British rights group Survival International said this week it had convinced the OECD to investigate its claim that WWF had partially funded and provided logistical support to anti-poaching government “ecoguards” who have allegedly been systematically abusing the hunter-gatherer Baka people and other rainforest tribes for decades.
“Baka have been forced from large areas of their ancestral land and face violence from WWF-funded anti-poaching squads if they hunt, forage or visit sacred sites,” Survival said in a statement.
The NGO, which campaigns for tribal people's rights, alleged that the Baka had for more than 20 years faced abuse including “arrest and beatings, torture and even death” at the hands of the eco guards.
It submitted a formal complaint last February to the OECD's national office in Switzerland, where WWF is headquartered.
The OECD's Swiss branch agreed last month to look into the matter, according to a report on its website, which stressed that it would serve as a mediator between the two organisations and that its future conclusions “should not be construed as a judgment.”
This is the first time a non-profit organisation will be scrutinised under the OECD's guidelines, which are usually used to determine if commercial multinational entities are acting responsibly.
WWF meanwhile said in a statement Friday that it “takes any and all allegations of human rights violations extremely seriously.”
It said it “has worked strenuously to obtain improved recognition and rights for the Baka community” and conceded “there is clearly more work to be done to improve conditions of the Baka people.”

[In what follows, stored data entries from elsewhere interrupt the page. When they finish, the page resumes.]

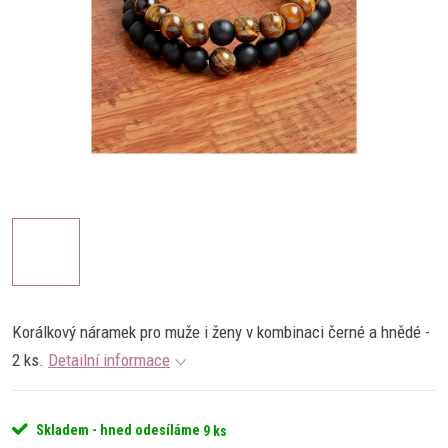
Korálkový náramek pro muže i ženy v kombinaci černé a hnědé -
2 ks.
Detailní informace
Skladem - hned odesíláme
9 ks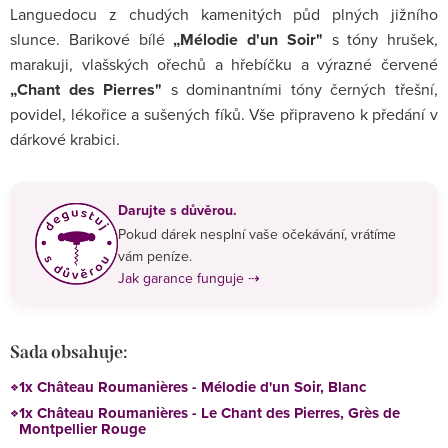
Languedocu z chudých kamenitých půd plných jižního
slunce. Barikové bílé
„Mélodie d'un Soir"
s tóny hrušek,
marakuji, vlašských ořechů a hřebíčku a výrazné červené
„Chant des Pierres"
s dominantními tóny černých třešní,
povidel, lékořice a sušených fíků. Vše připraveno k předání v
dárkové krabici.
Darujte s důvěrou.
Pokud dárek nesplní vaše očekávání, vrátíme
vám peníze.
Jak garance funguje ⇢
Sada obsahuje:
1x Château Roumanières - Mélodie d'un Soir, Blanc
1x Château Roumanières - Le Chant des Pierres, Grès de
Montpellier Rouge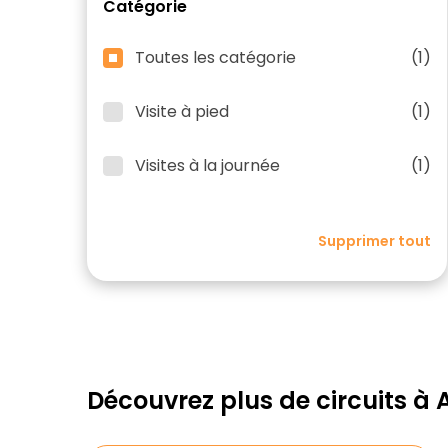
Catégorie
Toutes les catégorie
(1)
Visite à pied
(1)
Visites à la journée
(1)
Supprimer tout
Découvrez plus de circuits à 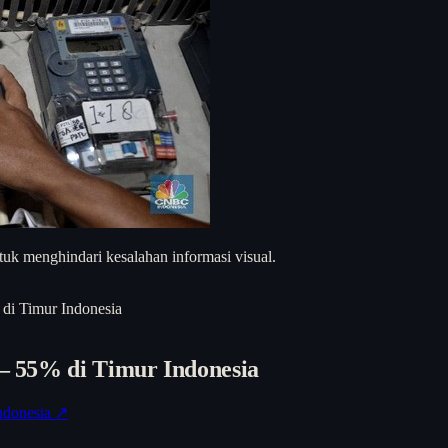
uk menghindari kesalahan informasi visual.
 di Timur Indonesia
 — 55% di Timur Indonesia
donesia ↗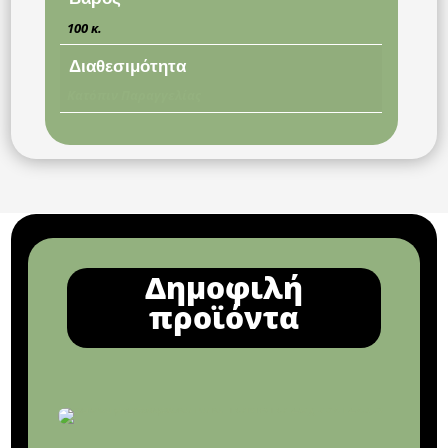
100 κ.
Διαθεσιμότητα
Κατόπιν Παραγγελίας
Δημοφιλή
προϊόντα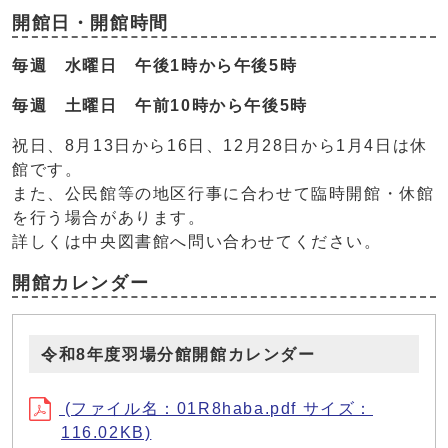
開館日・開館時間
毎週 水曜日 午後1時から午後5時
毎週 土曜日 午前10時から午後5時
祝日、8月13日から16日、12月28日から1月4日は休
館です。
また、公民館等の地区行事に合わせて臨時開館・休館
を行う場合があります。
詳しくは中央図書館へ問い合わせてください。
開館カレンダー
令和8年度羽場分館開館カレンダー
(ファイル名：01R8haba.pdf サイズ：
116.02KB)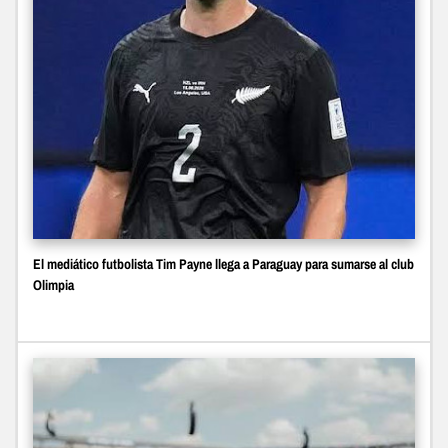
El mediático futbolista Tim Payne llega a Paraguay para sumarse al club
Olimpia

But it said it had always been open to dialogue on how to improve the situation and had been working to facilitate the employment of Baka ecoguards, and had been providing human rights training to ecoguards among other things.
“We therefore find it regrettable that Survival International has not accepted our offer to work together on the ground to address the complex social and political context facing the Baka in Cameroon,” it said.
WWF vowed to cooperate with the OECD efforts, but said it disagreed with “turning the OECD guidelines, designed for commercial enterprises, into a mechanism for resolving issues between two non-profit organisations.”
Survival chief Stephen Corry meanwhile alleged that WWF had “done nothing effective to address the concerns of the thousands of tribal people dispossessed and mistreated through its projects.”
“If WWF can't ensure those schemes meet UN and OECD standards, it simply shouldn't be funding them,” he said.